Directive
Rewrite all the lines of the records below with every "dashed" changed to "broken". Leave everything else as it is.

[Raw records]
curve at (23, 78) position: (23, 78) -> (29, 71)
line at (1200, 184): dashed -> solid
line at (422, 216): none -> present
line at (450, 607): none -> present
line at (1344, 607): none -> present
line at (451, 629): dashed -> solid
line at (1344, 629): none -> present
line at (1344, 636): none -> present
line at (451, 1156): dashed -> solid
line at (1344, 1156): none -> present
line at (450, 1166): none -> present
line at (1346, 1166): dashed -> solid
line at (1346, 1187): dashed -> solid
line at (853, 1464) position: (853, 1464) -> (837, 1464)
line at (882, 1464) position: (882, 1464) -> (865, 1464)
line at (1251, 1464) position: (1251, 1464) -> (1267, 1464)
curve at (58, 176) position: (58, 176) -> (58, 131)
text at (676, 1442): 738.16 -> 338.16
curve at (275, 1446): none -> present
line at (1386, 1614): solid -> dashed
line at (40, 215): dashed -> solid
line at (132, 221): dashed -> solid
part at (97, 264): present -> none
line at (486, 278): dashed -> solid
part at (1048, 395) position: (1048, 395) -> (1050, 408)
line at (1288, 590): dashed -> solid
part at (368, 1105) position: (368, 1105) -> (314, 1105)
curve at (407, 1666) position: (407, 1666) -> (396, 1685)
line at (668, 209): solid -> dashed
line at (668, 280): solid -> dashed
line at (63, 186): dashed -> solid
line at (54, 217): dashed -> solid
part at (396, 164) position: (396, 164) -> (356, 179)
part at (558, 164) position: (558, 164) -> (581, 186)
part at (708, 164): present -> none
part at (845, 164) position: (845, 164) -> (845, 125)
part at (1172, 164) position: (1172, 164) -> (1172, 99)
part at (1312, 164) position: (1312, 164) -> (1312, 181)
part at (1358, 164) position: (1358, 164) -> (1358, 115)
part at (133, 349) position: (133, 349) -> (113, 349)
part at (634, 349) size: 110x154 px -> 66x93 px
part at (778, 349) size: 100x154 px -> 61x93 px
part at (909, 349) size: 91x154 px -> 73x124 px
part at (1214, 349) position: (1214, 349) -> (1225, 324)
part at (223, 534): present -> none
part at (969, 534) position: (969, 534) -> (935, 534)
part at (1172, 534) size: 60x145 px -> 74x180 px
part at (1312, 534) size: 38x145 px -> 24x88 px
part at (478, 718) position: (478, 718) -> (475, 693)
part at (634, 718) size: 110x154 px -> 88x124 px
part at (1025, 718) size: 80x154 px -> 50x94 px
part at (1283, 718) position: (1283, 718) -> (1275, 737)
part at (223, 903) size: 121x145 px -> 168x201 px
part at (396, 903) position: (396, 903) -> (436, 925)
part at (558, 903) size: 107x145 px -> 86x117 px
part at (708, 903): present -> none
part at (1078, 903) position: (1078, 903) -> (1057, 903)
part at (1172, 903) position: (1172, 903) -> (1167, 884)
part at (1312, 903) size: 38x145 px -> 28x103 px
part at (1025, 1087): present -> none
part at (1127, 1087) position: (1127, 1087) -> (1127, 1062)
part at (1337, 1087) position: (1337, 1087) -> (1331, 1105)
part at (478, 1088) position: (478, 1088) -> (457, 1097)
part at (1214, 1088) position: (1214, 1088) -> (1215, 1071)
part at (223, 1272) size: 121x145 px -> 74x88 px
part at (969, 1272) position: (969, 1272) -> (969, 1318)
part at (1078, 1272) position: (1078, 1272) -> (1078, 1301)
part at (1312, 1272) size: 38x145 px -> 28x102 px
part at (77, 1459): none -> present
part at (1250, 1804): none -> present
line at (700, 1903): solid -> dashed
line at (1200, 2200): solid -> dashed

Problem solution
curve at (23, 78) position: (23, 78) -> (29, 71)
line at (1200, 184): broken -> solid
line at (422, 216): none -> present
line at (450, 607): none -> present
line at (1344, 607): none -> present
line at (451, 629): broken -> solid
line at (1344, 629): none -> present
line at (1344, 636): none -> present
line at (451, 1156): broken -> solid
line at (1344, 1156): none -> present
line at (450, 1166): none -> present
line at (1346, 1166): broken -> solid
line at (1346, 1187): broken -> solid
line at (853, 1464) position: (853, 1464) -> (837, 1464)
line at (882, 1464) position: (882, 1464) -> (865, 1464)
line at (1251, 1464) position: (1251, 1464) -> (1267, 1464)
curve at (58, 176) position: (58, 176) -> (58, 131)
text at (676, 1442): 738.16 -> 338.16
curve at (275, 1446): none -> present
line at (1386, 1614): solid -> broken
line at (40, 215): broken -> solid
line at (132, 221): broken -> solid
part at (97, 264): present -> none
line at (486, 278): broken -> solid
part at (1048, 395) position: (1048, 395) -> (1050, 408)
line at (1288, 590): broken -> solid
part at (368, 1105) position: (368, 1105) -> (314, 1105)
curve at (407, 1666) position: (407, 1666) -> (396, 1685)
line at (668, 209): solid -> broken
line at (668, 280): solid -> broken
line at (63, 186): broken -> solid
line at (54, 217): broken -> solid
part at (396, 164) position: (396, 164) -> (356, 179)
part at (558, 164) position: (558, 164) -> (581, 186)
part at (708, 164): present -> none
part at (845, 164) position: (845, 164) -> (845, 125)
part at (1172, 164) position: (1172, 164) -> (1172, 99)
part at (1312, 164) position: (1312, 164) -> (1312, 181)
part at (1358, 164) position: (1358, 164) -> (1358, 115)
part at (133, 349) position: (133, 349) -> (113, 349)
part at (634, 349) size: 110x154 px -> 66x93 px
part at (778, 349) size: 100x154 px -> 61x93 px
part at (909, 349) size: 91x154 px -> 73x124 px
part at (1214, 349) position: (1214, 349) -> (1225, 324)
part at (223, 534): present -> none
part at (969, 534) position: (969, 534) -> (935, 534)
part at (1172, 534) size: 60x145 px -> 74x180 px
part at (1312, 534) size: 38x145 px -> 24x88 px
part at (478, 718) position: (478, 718) -> (475, 693)
part at (634, 718) size: 110x154 px -> 88x124 px
part at (1025, 718) size: 80x154 px -> 50x94 px
part at (1283, 718) position: (1283, 718) -> (1275, 737)
part at (223, 903) size: 121x145 px -> 168x201 px
part at (396, 903) position: (396, 903) -> (436, 925)
part at (558, 903) size: 107x145 px -> 86x117 px
part at (708, 903): present -> none
part at (1078, 903) position: (1078, 903) -> (1057, 903)
part at (1172, 903) position: (1172, 903) -> (1167, 884)
part at (1312, 903) size: 38x145 px -> 28x103 px
part at (1025, 1087): present -> none
part at (1127, 1087) position: (1127, 1087) -> (1127, 1062)
part at (1337, 1087) position: (1337, 1087) -> (1331, 1105)
part at (478, 1088) position: (478, 1088) -> (457, 1097)
part at (1214, 1088) position: (1214, 1088) -> (1215, 1071)
part at (223, 1272) size: 121x145 px -> 74x88 px
part at (969, 1272) position: (969, 1272) -> (969, 1318)
part at (1078, 1272) position: (1078, 1272) -> (1078, 1301)
part at (1312, 1272) size: 38x145 px -> 28x102 px
part at (77, 1459): none -> present
part at (1250, 1804): none -> present
line at (700, 1903): solid -> broken
line at (1200, 2200): solid -> broken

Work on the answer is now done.